Understanding The ‘Spaceflight Treatment’ In Plant Space Biology: Experimental Practices, Metadata Workflows, And Data Re-analysis
The boundaries between targeted interventions, background factors, and confounders are concerns in all biological experimentation.
Plant space biology takes these concerns to new territories not just geographically but also epistemically because of the operational constraints of collecting data in the multi-stressor spaceflight environment.
In consequence, a central challenge in this field is the disentanglement of the various factors involved in the experiments and their tracing to biological effects on the plants. This paper characterizes the unique challenges of fundamental plant biology experiments and examines how secondary data analysis relying on metadata curation is providing novel ways to interpret, compare, and potentially integrate results obtained in these experiments.

(Data supplied)
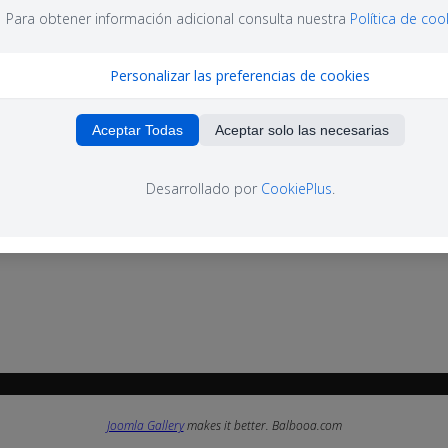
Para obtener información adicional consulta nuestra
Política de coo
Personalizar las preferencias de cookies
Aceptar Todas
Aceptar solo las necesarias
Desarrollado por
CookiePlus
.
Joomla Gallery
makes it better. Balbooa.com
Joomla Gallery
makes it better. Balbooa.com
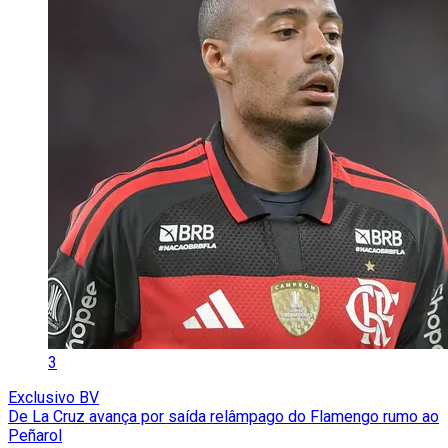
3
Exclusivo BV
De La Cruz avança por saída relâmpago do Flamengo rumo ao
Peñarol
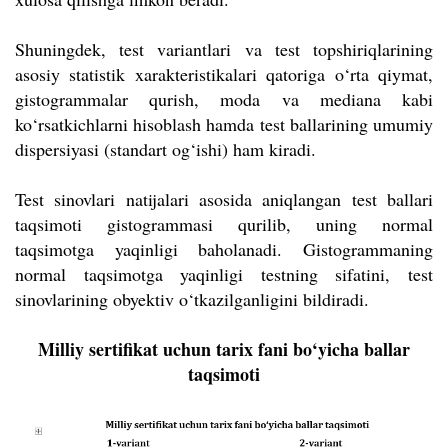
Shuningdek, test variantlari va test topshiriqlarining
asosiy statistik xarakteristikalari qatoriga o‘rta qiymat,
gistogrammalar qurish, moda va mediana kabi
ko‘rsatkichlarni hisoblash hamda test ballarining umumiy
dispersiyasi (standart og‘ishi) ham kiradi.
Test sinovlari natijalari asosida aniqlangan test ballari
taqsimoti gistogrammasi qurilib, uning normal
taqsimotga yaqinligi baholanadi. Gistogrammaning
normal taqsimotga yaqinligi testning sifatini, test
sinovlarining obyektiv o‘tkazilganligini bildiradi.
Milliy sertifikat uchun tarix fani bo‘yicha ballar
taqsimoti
==
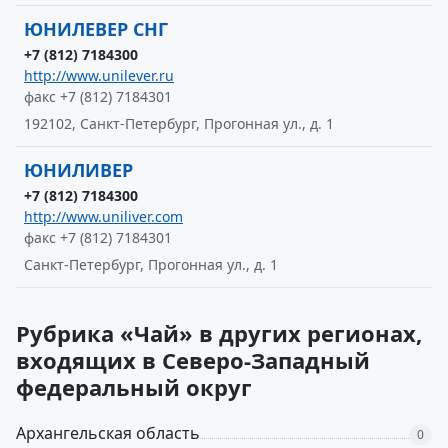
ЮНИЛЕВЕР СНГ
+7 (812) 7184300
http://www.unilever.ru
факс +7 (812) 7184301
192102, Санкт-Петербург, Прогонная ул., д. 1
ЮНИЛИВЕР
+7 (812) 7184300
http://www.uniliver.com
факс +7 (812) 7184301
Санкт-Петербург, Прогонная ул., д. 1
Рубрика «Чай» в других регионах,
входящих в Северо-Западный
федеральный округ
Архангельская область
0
...
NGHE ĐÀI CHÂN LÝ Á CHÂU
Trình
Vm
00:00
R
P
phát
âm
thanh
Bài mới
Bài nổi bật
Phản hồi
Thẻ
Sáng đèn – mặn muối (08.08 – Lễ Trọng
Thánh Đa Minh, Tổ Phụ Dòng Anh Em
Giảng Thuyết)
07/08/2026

(Exercise brief) According to the passage on plant space biology, what is a central challenge in that field? The entries above come from a source other than the passage on plant space biology.

(Exercise solution) Disentangling the various factors involved in the experiments and tracing them to biological effects on the plants.